[EXERCISE DESCRIPTION]
Transcribe the entries in full, keeping each word as it is.

━━━━━ RECORDS TO PROCESS ━━━━━

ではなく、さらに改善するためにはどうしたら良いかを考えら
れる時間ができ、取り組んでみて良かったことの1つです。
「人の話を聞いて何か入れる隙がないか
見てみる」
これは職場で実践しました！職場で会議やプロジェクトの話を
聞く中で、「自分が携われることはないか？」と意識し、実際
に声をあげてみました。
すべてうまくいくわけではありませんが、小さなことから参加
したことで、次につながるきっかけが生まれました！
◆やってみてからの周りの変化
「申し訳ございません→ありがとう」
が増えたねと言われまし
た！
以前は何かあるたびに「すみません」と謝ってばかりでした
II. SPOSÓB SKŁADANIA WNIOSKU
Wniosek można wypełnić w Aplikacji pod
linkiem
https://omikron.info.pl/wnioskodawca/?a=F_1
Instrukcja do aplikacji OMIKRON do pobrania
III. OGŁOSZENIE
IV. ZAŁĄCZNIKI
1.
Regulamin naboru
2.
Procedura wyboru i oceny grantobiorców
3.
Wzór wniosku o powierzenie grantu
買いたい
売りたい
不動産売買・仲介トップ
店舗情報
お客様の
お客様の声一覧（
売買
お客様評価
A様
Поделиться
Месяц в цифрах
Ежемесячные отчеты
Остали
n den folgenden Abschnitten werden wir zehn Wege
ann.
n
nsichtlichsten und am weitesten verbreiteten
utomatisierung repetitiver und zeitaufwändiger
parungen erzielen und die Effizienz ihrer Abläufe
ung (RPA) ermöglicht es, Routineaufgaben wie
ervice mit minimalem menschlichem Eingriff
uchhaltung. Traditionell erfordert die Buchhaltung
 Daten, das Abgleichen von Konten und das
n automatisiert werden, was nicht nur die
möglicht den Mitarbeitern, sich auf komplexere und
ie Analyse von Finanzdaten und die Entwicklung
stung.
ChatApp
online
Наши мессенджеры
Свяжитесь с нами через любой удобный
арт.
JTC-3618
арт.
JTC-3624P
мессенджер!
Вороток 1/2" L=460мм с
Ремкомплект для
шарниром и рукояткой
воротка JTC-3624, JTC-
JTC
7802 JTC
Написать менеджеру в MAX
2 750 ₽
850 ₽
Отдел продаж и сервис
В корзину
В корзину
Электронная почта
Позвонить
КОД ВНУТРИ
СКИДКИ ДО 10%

━━━━━

[RESULT]
ではなく、さらに改善するためにはどうしたら良いかを考えら
れる時間ができ、取り組んでみて良かったことの1つです。
「人の話を聞いて何か入れる隙がないか
見てみる」
これは職場で実践しました！職場で会議やプロジェクトの話を
聞く中で、「自分が携われることはないか？」と意識し、実際
に声をあげてみました。
すべてうまくいくわけではありませんが、小さなことから参加
したことで、次につながるきっかけが生まれました！
◆やってみてからの周りの変化
「申し訳ございません→ありがとう」
が増えたねと言われまし
た！
以前は何かあるたびに「すみません」と謝ってばかりでした
II. SPOSÓB SKŁADANIA WNIOSKU
Wniosek można wypełnić w Aplikacji pod
linkiem
https://omikron.info.pl/wnioskodawca/?a=F_1
Instrukcja do aplikacji OMIKRON do pobrania
III. OGŁOSZENIE
IV. ZAŁĄCZNIKI
1.
Regulamin naboru
2.
Procedura wyboru i oceny grantobiorców
3.
Wzór wniosku o powierzenie grantu
買いたい
売りたい
不動産売買・仲介トップ
店舗情報
お客様の
お客様の声一覧（
売買
お客様評価
A様
Поделиться
Месяц в цифрах
Ежемесячные отчеты
Остали
n den folgenden Abschnitten werden wir zehn Wege
ann.
n
nsichtlichsten und am weitesten verbreiteten
utomatisierung repetitiver und zeitaufwändiger
parungen erzielen und die Effizienz ihrer Abläufe
ung (RPA) ermöglicht es, Routineaufgaben wie
ervice mit minimalem menschlichem Eingriff
uchhaltung. Traditionell erfordert die Buchhaltung
 Daten, das Abgleichen von Konten und das
n automatisiert werden, was nicht nur die
möglicht den Mitarbeitern, sich auf komplexere und
ie Analyse von Finanzdaten und die Entwicklung
stung.
ChatApp
online
Наши мессенджеры
Свяжитесь с нами через любой удобный
арт.
JTC-3618
арт.
JTC-3624P
мессенджер!
Вороток 1/2" L=460мм с
Ремкомплект для
шарниром и рукояткой
воротка JTC-3624, JTC-
JTC
7802 JTC
Написать менеджеру в MAX
2 750 ₽
850 ₽
Отдел продаж и сервис
В корзину
В корзину
Электронная почта
Позвонить
КОД ВНУТРИ
СКИДКИ ДО 10%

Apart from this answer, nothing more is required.